For some, bootstrapping is a choice. For others, a necessity. But no matter the reason, and despite the hardships bootstrap entrepreneurs face, there are some benefits of launching on the cheap:
- Speed. Raising capital can take 3 to 6 months or even longer, and it’s pretty much a full-time job. Good BootStrappers spend those months generating revenue instead.
- Flexibility. Great entrepreneurs have the ability to roll with the punches – to learn as they proceed, and modify their approaches as necessary. Once you’ve raised money by convincing investors “Plan A” will work, it can be difficult and time consuming to get those investors to embrace “Plan B”. Typically, BootStrapped businesses can change direction more quickly.
- Efficiency. If you don’t have it, you can’t spend it. During the dot-com bubble in the late 1990’s, money-losing startups wasted millions on Superbowl ads, game rooms, and in-house chefs.
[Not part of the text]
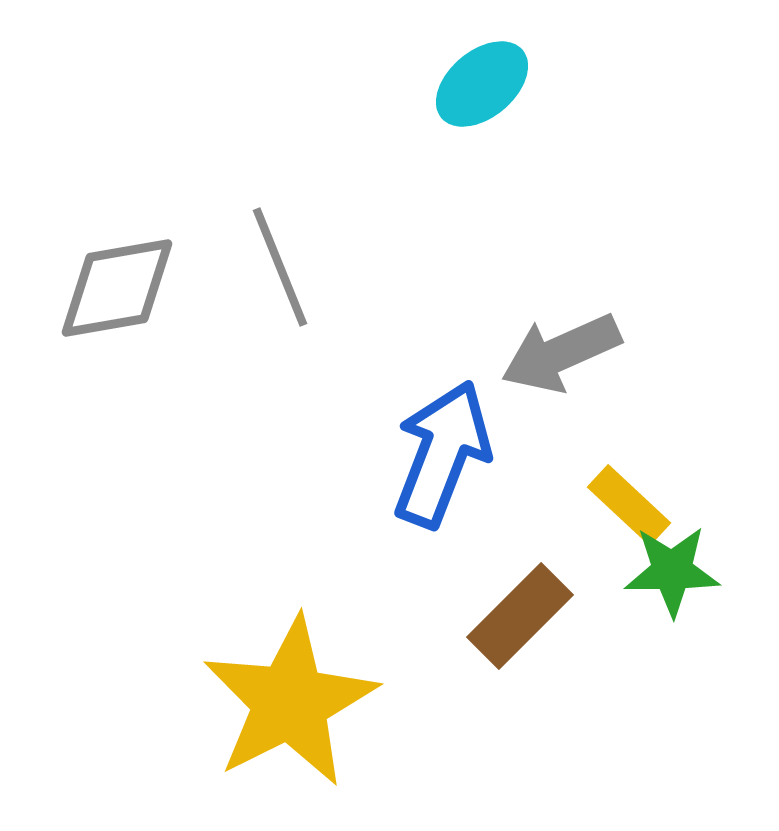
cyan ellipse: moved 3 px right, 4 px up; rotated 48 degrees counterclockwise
BootStrappers tend to use their money in a more disciplined manner, tracking expenses carefully, and spending only on the most efficient tactics.
- Capital preservation. As a rule of thumb, when you raise a lot of money for an early stage company, you give up a lot of ownership, or “equity”. In some cases, especially when factoring in risk, a founder can make more money owning 100% of a small but profitable, BootStrapped business, than owning 10% of a company backed with millions in venture capital. Also, note that you can BootStrap part of the way toward your goals, and then raise capital. That way, you’ll have more progress under your belt, and can raise money at a higher valuation – giving up less equity per dollar invested. That’s also known as gaining “traction.”